_DIRECTIONS FOR THIS TASK:_ The entries that follow must be given again exactly, with the pictures excluded.
————
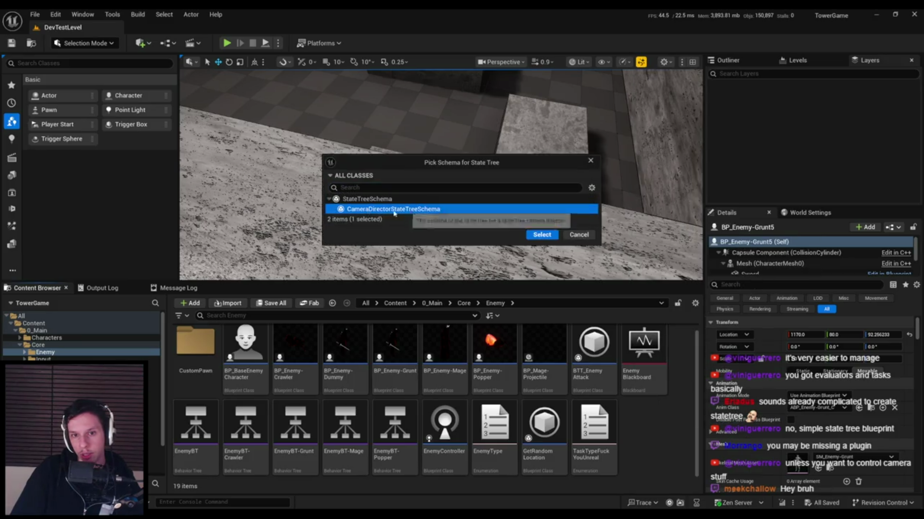
{"action": "left_click", "coordinate": [580, 236]}
{"action": "left_click", "coordinate": [55, 14]}
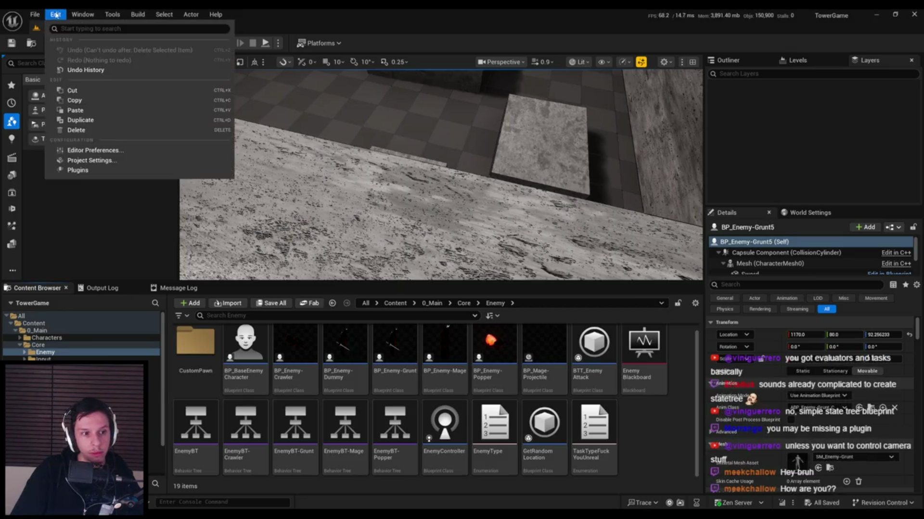
Show all plugins in the Plugins window and search for 'state tree'.
{"action": "left_click", "coordinate": [72, 172]}
{"action": "type", "text": "state tree"}
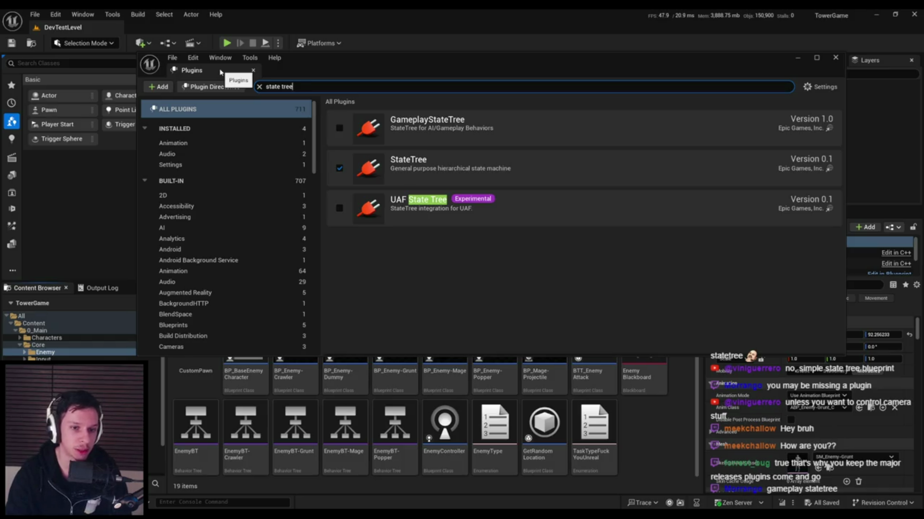
{"action": "left_click", "coordinate": [174, 314]}
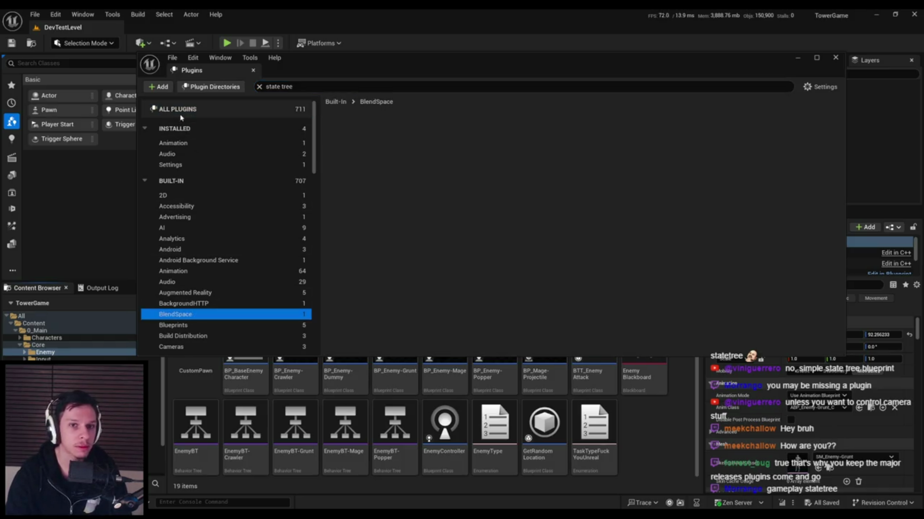
{"action": "left_click", "coordinate": [259, 87]}
{"action": "left_click", "coordinate": [198, 112]}
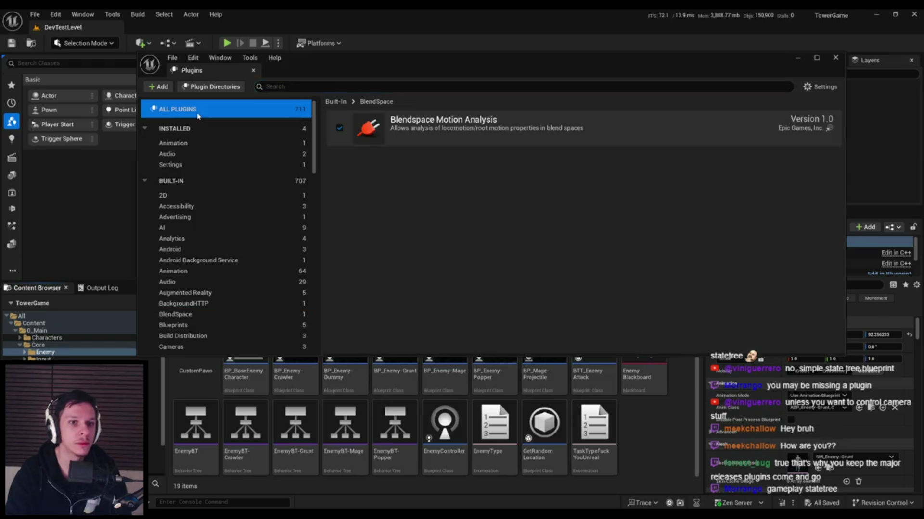
{"action": "left_click", "coordinate": [296, 86]}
————
_REPLY TO THE TASK:_
{"action": "left_click", "coordinate": [580, 236]}
{"action": "left_click", "coordinate": [55, 14]}
Show all plugins in the Plugins window and search for 'state tree'.
{"action": "left_click", "coordinate": [72, 172]}
{"action": "type", "text": "state tree"}
{"action": "left_click", "coordinate": [174, 314]}
{"action": "left_click", "coordinate": [259, 87]}
{"action": "left_click", "coordinate": [198, 112]}
{"action": "left_click", "coordinate": [296, 86]}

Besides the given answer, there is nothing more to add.